*SET TASK A*
Copy the rows exactly, from the line containing "order: Solanales" down to the last line of the rows, both ends included, and leave the pictures out.

*TEXT SEGMENT*
**********

Nestled In California's Sierra Nevada Is An Underrated State Park With Mountain Views And Gold Rush History

California's Sierra Nevada might once have been a literal gold mine, but these days the real mother lode is the promise of adventure. This dash of mountains that runs for 250 miles through the heart of the state is peppered with more parks and preserves than you can shake an In-N-Out Burger at. You can explore the South Yuba River State Park for river swim holes and canyons, or head to the Marshall Gold Discovery State Historic Park for 1800s history in Coloma, a charming escape with thrilling outdoor adventures aplenty. Then there's the Plumas-Eureka State Park, which is a bit more of an under-the-radar option that's great for dodging the crowds.

Spreading over the mountains around its namesake summit of Eureka Peak, the Plumas-Eureka State Park encompasses a vast swathe of around 7,000 acres. It's a looker, that's for sure – the landscape unfolds in sweeps of aspen and willow woods, glittering high-altitude lakes, meadows that bloom all summer long, and babbling creeks. Naturally, that means hikes both long and short abound, but there's also a rich vein of human history to tap into, coming courtesy of an on-site museum that chronicles the boom times of the California Gold Rush.

Since the park is set so deep in the mountains, it's easier to drive there from the Reno-Tahoe International Airport than from Sacramento, though both are doable. The former is just a touch over an hour's drive to the southeast, while the latter is closer to 3 hours' drive to the southwest. The good news is that the trip in is sure to be a showstopper, since it follows sections of Highway 89, a road that goes south to the gorgeous shores of Lake Tahoe and north all the way to the snow-capped peaks of Lassen Volcanic National Park.

**********

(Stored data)

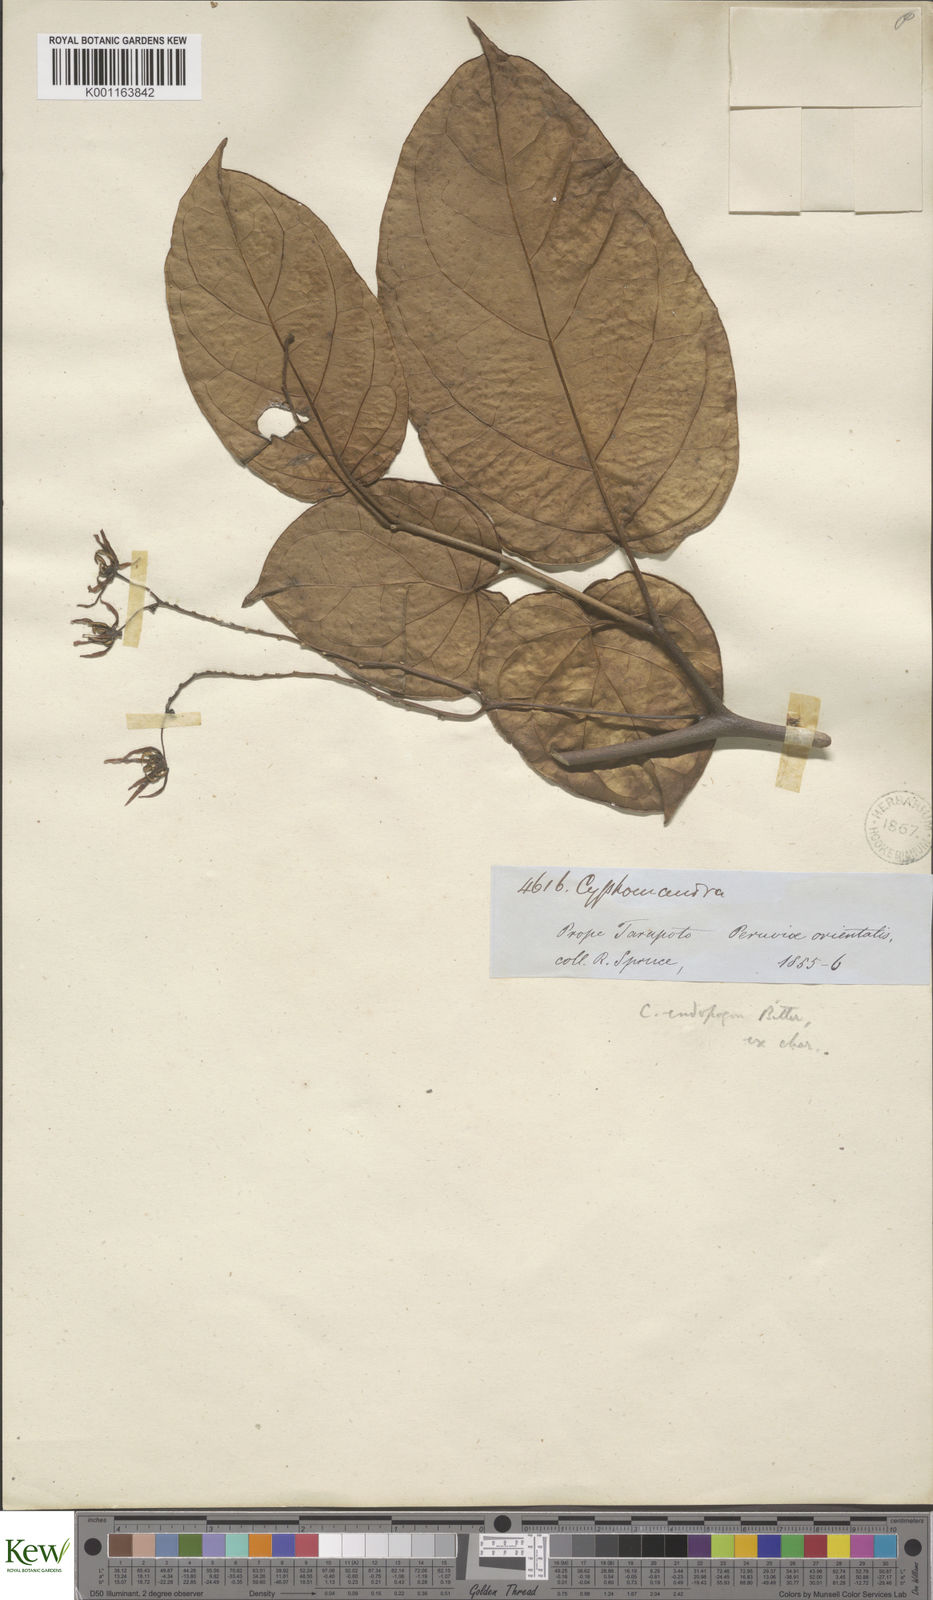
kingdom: Plantae
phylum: Tracheophyta
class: Magnoliopsida
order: Solanales
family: Solanaceae
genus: Solanum
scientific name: Solanum endopogon
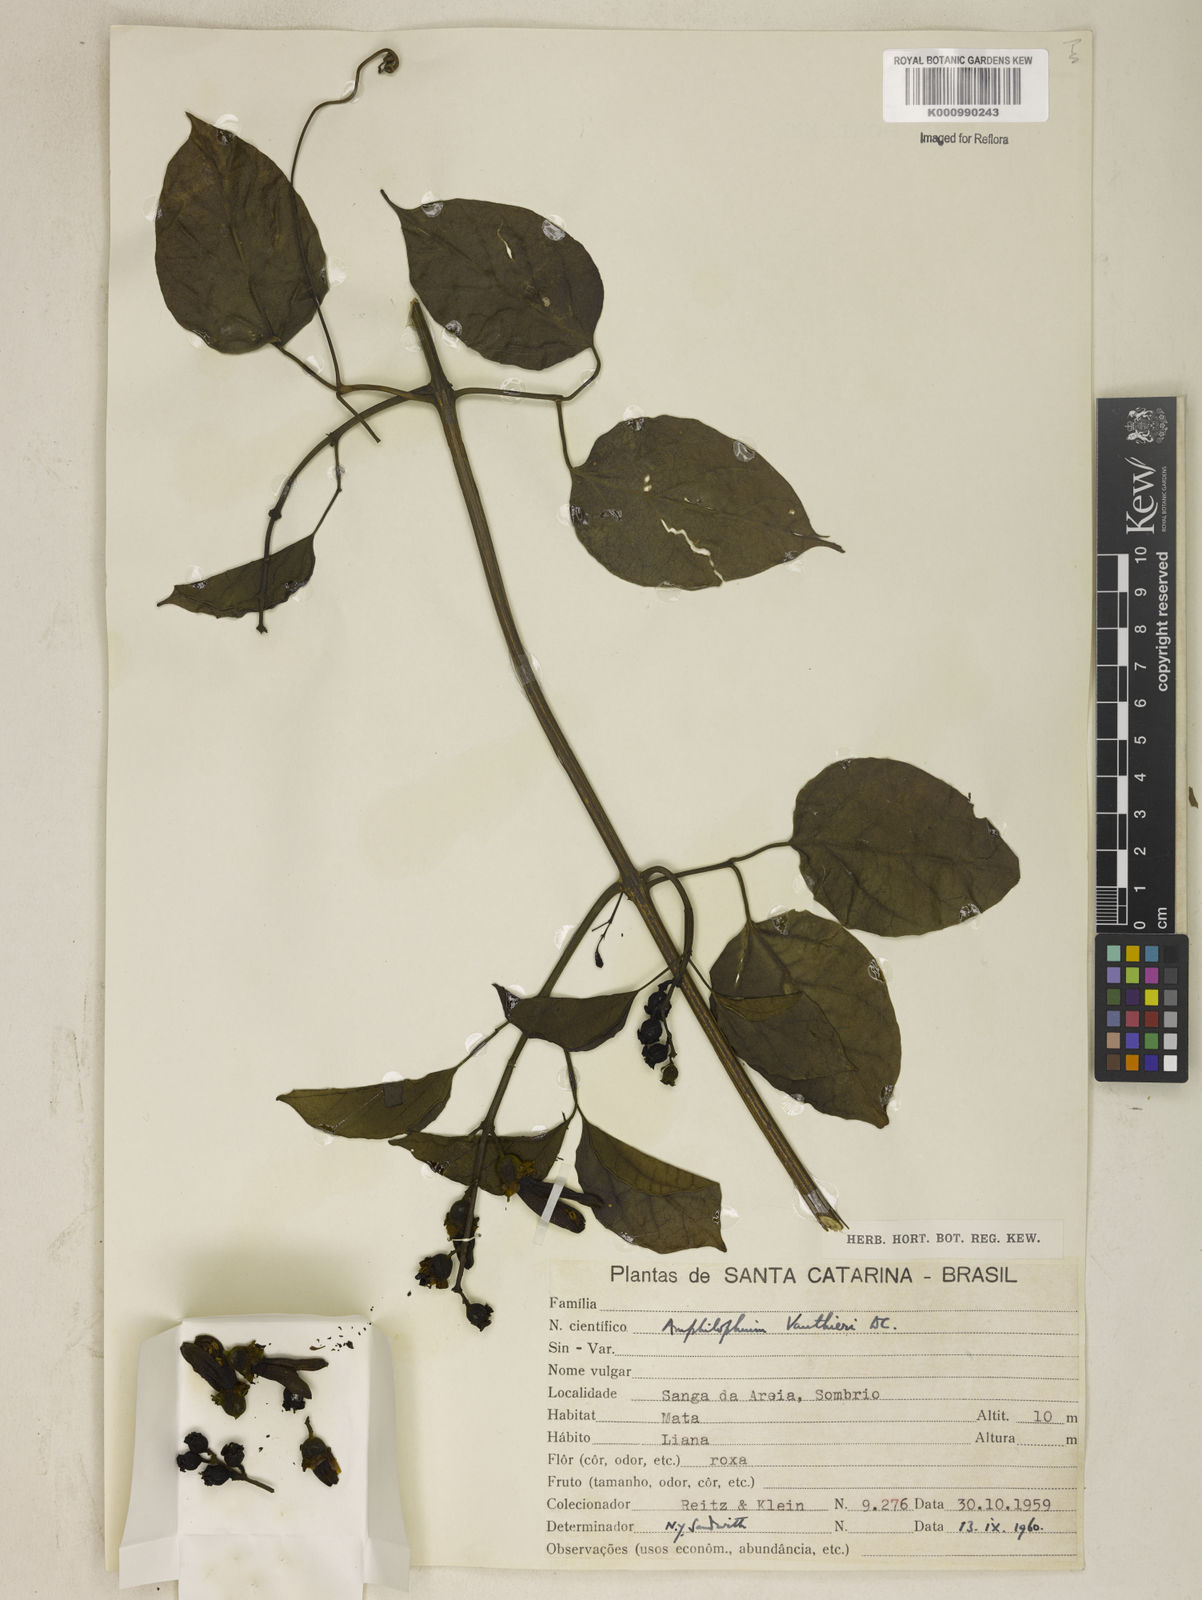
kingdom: Plantae
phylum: Tracheophyta
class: Magnoliopsida
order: Lamiales
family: Bignoniaceae
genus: Amphilophium
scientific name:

**********

*SET TASK B*
In the state park text, about how many acres does Plumas-Eureka State Park cover?

*CORRECT ANSWER A*
order: Solanales
family: Solanaceae
genus: Solanum
scientific name: Solanum endopogon
kingdom: Plantae
phylum: Tracheophyta
class: Magnoliopsida
order: Lamiales
family: Bignoniaceae
genus: Amphilophium
scientific name:

*CORRECT ANSWER B*
Around 7,000 acres.